§ Problem description
Look through the material below. Copy each line that contains the string "Grand".

§ Study material

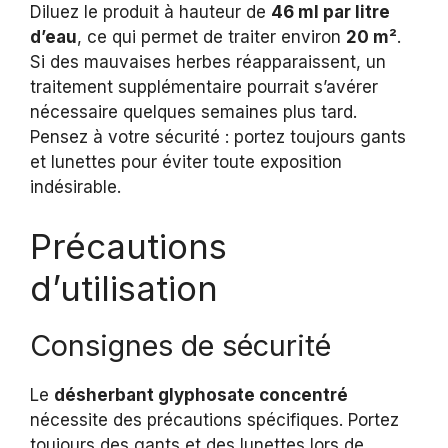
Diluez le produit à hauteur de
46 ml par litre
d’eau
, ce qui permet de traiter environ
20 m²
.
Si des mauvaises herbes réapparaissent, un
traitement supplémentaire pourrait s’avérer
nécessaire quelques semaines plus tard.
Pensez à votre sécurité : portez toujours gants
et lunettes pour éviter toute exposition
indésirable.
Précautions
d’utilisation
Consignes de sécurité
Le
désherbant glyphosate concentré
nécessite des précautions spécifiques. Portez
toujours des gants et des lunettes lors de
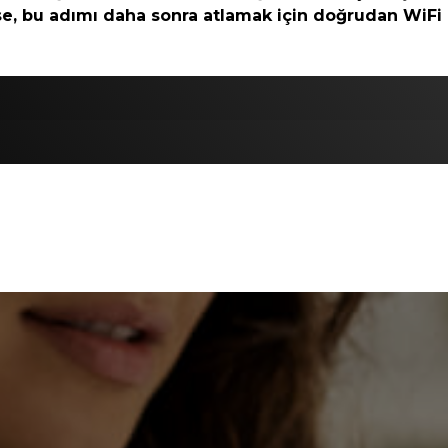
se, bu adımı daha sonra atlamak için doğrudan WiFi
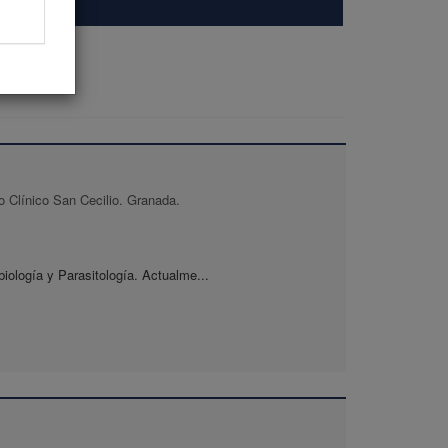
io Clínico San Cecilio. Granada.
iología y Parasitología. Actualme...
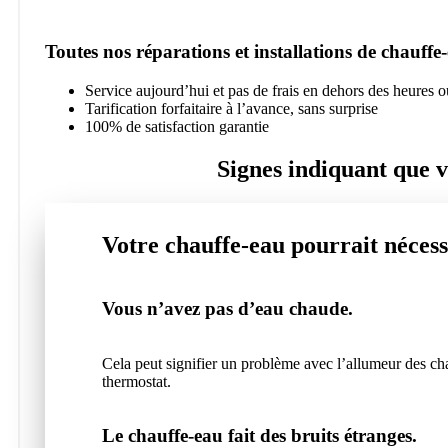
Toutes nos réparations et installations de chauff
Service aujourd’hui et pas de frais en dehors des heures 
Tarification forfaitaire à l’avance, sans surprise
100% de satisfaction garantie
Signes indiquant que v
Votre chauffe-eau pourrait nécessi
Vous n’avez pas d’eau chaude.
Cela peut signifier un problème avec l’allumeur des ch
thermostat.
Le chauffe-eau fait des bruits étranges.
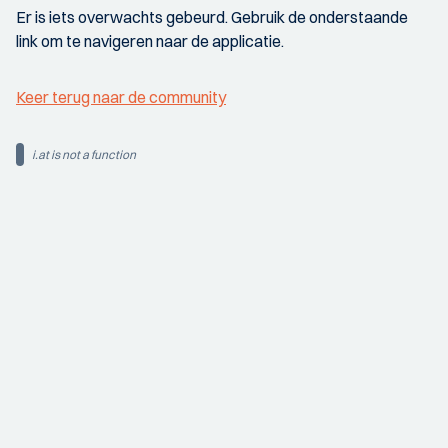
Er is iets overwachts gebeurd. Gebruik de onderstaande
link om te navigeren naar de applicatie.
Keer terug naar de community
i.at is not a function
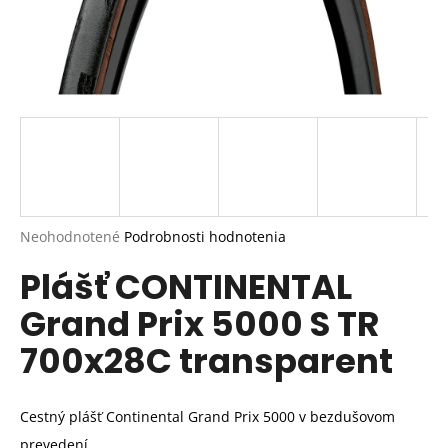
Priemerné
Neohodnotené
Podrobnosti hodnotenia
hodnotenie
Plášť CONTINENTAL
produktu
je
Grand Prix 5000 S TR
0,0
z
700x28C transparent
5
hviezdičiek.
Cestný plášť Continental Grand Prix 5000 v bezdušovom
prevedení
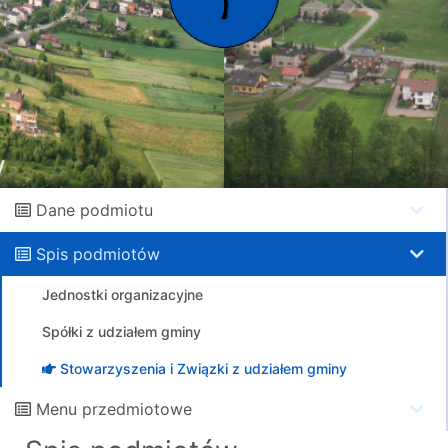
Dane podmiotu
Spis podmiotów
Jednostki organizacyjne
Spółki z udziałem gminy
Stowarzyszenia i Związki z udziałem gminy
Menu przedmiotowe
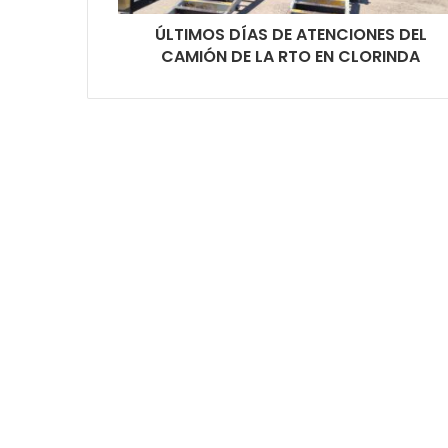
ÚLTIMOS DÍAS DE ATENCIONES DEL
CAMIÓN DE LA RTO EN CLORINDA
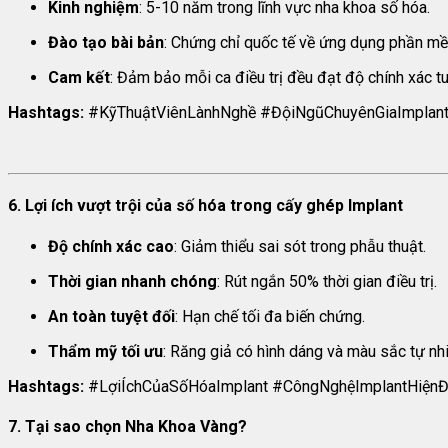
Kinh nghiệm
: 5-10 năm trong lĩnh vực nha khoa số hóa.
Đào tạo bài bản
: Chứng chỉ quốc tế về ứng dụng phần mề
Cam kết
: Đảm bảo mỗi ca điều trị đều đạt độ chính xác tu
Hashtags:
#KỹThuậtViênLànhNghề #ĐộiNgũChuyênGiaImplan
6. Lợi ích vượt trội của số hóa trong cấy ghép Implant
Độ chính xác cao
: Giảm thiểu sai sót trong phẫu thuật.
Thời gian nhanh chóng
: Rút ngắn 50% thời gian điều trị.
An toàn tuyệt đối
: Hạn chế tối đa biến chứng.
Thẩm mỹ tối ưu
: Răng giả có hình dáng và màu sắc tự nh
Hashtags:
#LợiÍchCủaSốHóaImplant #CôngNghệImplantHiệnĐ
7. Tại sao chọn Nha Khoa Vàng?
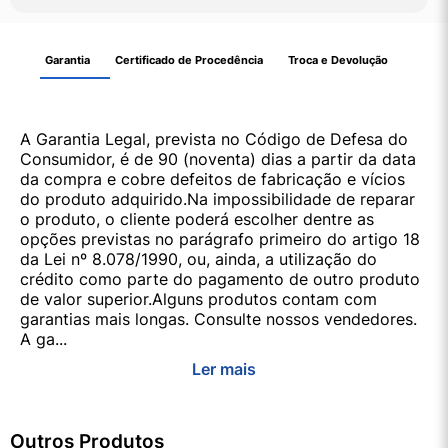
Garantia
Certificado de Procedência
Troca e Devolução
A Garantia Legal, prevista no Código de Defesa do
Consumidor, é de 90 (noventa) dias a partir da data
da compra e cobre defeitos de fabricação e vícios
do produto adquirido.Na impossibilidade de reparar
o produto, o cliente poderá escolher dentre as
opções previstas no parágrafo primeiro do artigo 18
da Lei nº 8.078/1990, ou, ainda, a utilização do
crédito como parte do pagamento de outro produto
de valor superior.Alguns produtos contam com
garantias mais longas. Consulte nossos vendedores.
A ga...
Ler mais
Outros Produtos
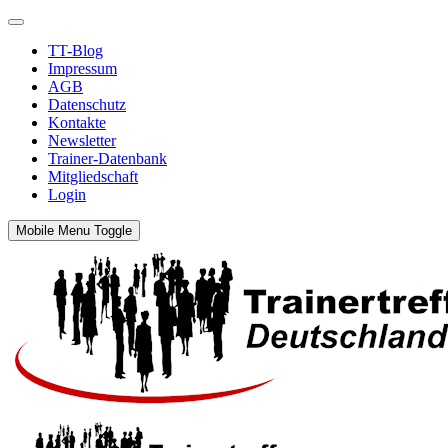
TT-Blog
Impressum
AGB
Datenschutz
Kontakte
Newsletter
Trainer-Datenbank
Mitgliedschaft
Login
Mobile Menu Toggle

§ Answer below
Grand Prix 5000 S TR
Cestný plášť Continental Grand Prix 5000 v bezdušovom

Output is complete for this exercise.